=== Data section ===
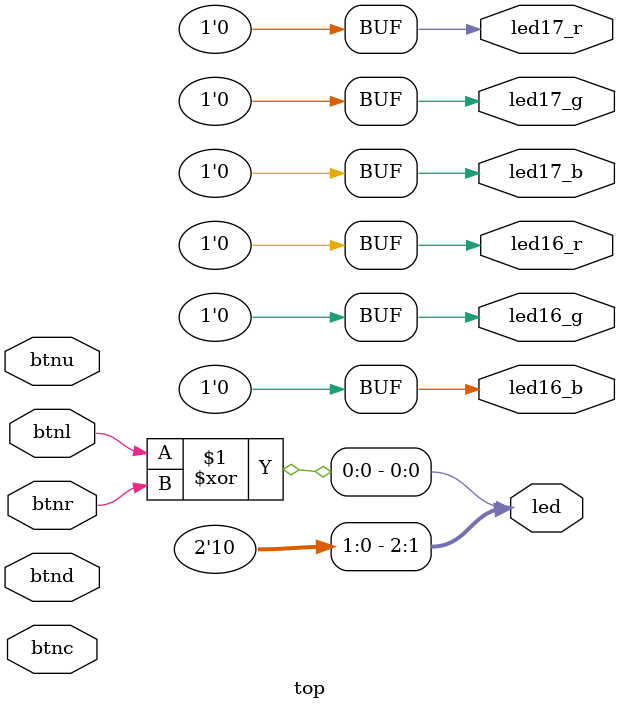
<source format=v>

module top
(
    input         btnc,
    input         btnu,
    input         btnl,
    input         btnr,
    input         btnd,

    output [15:0] led,

    output        led16_r,
    output        led16_g,
    output        led16_b,

    output        led17_r,
    output        led17_g,
    output        led17_b
);

    assign led [0] = btnl ^ btnr;

    // Exercise 1: Change the code below.
    // Write the same for led [1] - logic operation AND 
    // Write the same for led [2] - logic operation OR

    assign led [1] = 1'b0;
    assign led [2] = 1'b1;

    // Exercise 2: RGB leds allow to make different colors.
    // Explore them.

    assign led16_r = 1'b0;
    assign led16_g = 1'b0;
    assign led16_b = 1'b0;

    assign led17_r = 1'b0;
    assign led17_g = 1'b0;
    assign led17_b = 1'b0;

endmodule

</source>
===
What to work on:
This calls for each record above to be set down exactly, with the images skipped.

Output of the task:
<source format=v>

module top
(
    input         btnc,
    input         btnu,
    input         btnl,
    input         btnr,
    input         btnd,

    output [15:0] led,

    output        led16_r,
    output        led16_g,
    output        led16_b,

    output        led17_r,
    output        led17_g,
    output        led17_b
);

    assign led [0] = btnl ^ btnr;

    // Exercise 1: Change the code below.
    // Write the same for led [1] - logic operation AND 
    // Write the same for led [2] - logic operation OR

    assign led [1] = 1'b0;
    assign led [2] = 1'b1;

    // Exercise 2: RGB leds allow to make different colors.
    // Explore them.

    assign led16_r = 1'b0;
    assign led16_g = 1'b0;
    assign led16_b = 1'b0;

    assign led17_r = 1'b0;
    assign led17_g = 1'b0;
    assign led17_b = 1'b0;

endmodule

</source>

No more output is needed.